Wednesday, February 06, 2008

 

Foreign TV

We haven't turned on the TV in our rented Paris apartment until tonight. As much as I've enjoyed a week-long break from TV, I have to say it's fascinating to watch TV in Europe.

Tonight I'm struck by the extensive news coverage of Super Tuesday. The French news broadcast (my understanding of which was, admittedly, very sketchy) went into considerable detail, including an explanation of the difference between Republican "winner-take-all" primaries and Democratic proportional delegate distribution.

I'm guessing that a higher proportion of French people could name the 3rd place Republican presidential hopeful than of American people who could name the current president of France. (Hint: his name sounds like the symptom for certain forms of cancer.)

Switching over to Aljazeera's English-language broadcast, we see a news feature looking at the U.S. presidential primaries from the perspective of China.

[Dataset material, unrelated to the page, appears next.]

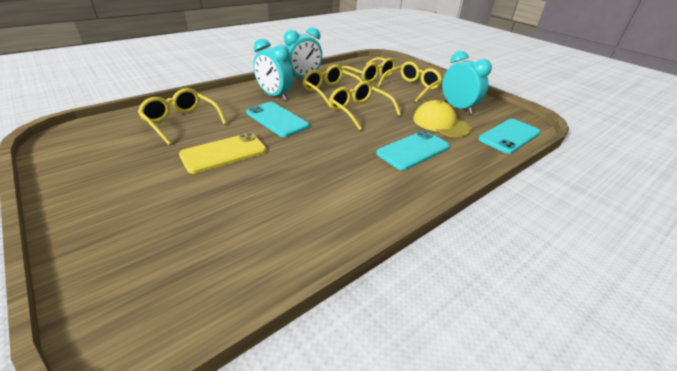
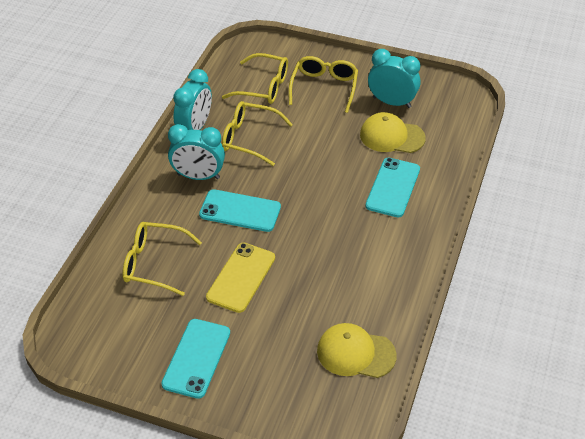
camera: 30 degrees left, 10 degrees up
(238, 255) = (355, 353): none -> yellow cap
(359, 111) = (304, 156): yellow glasses -> none
(509, 136) = (459, 124): turquoise phone -> turquoise phone (196, 358)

Desperate for interviews, the Chinese correspondent interviews a Chinese man who took a course with Obama while attending the University of Chicago Law School.

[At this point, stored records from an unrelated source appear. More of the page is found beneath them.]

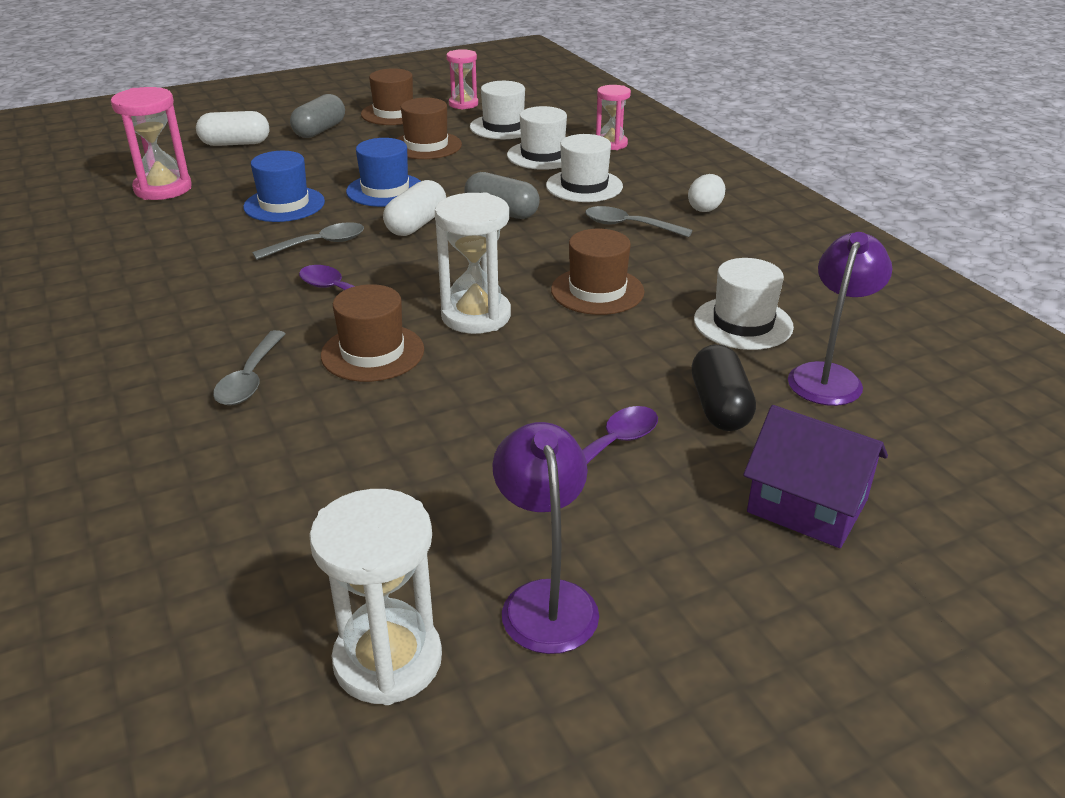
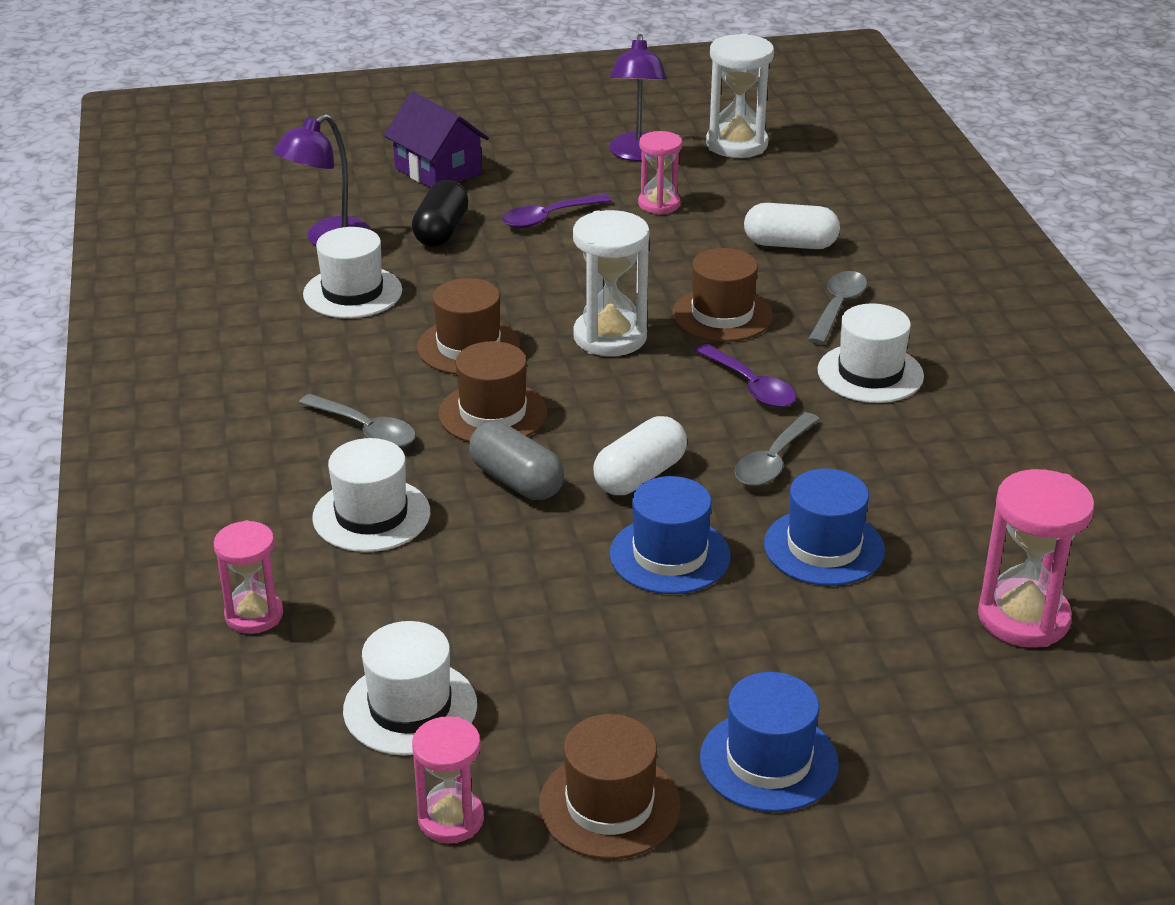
camera: 165 degrees left, 0 degrees up
(235, 143) = (930, 741): white capsule -> white capsule (790, 244)
(319, 130) = (768, 761): grey capsule -> blue hat
(319, 244) = (773, 461): grey spoon -> grey spoon turned 45 degrees counterclockwise
(426, 146) = (575, 668): brown hat -> brown hat (492, 413)
(479, 495) = (659, 204): none -> pink hourglass
(543, 155) = (388, 602): white hat -> white hat (870, 373)
(705, 208) = (243, 444): white egg -> none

Aljazeera's teaser for its coverage of the U.S. presidential primaries says, "It's the most important job in the world. Who will fill it?" And now I'm watching the Riz Khan Show, a talking-head "news analysis" of Super Tuesday with Donna Shalala (former HHS secretary, and an Arab American, by the way) and two other American pundits fielding perceptive call in questions from viewers in places like Pakistan, Saudi Arabia and Dubai. Questions such as: "Would John McCain and Hillary Clinton offer the American voters a real choice, or are their moderate-to-conservative views too similar?" and "Are Americans ready for a black president?"

Aljazeera has a program called "Frontline America" which runs features on aspects of American society that don't make the mainstream American media -- like 200,000 "medical tourists" who travel to Mexico each year for medications and treatment.

I know this is a lot of "enough about us Americans... what do you think of us?" But I feel like I could learn a lot.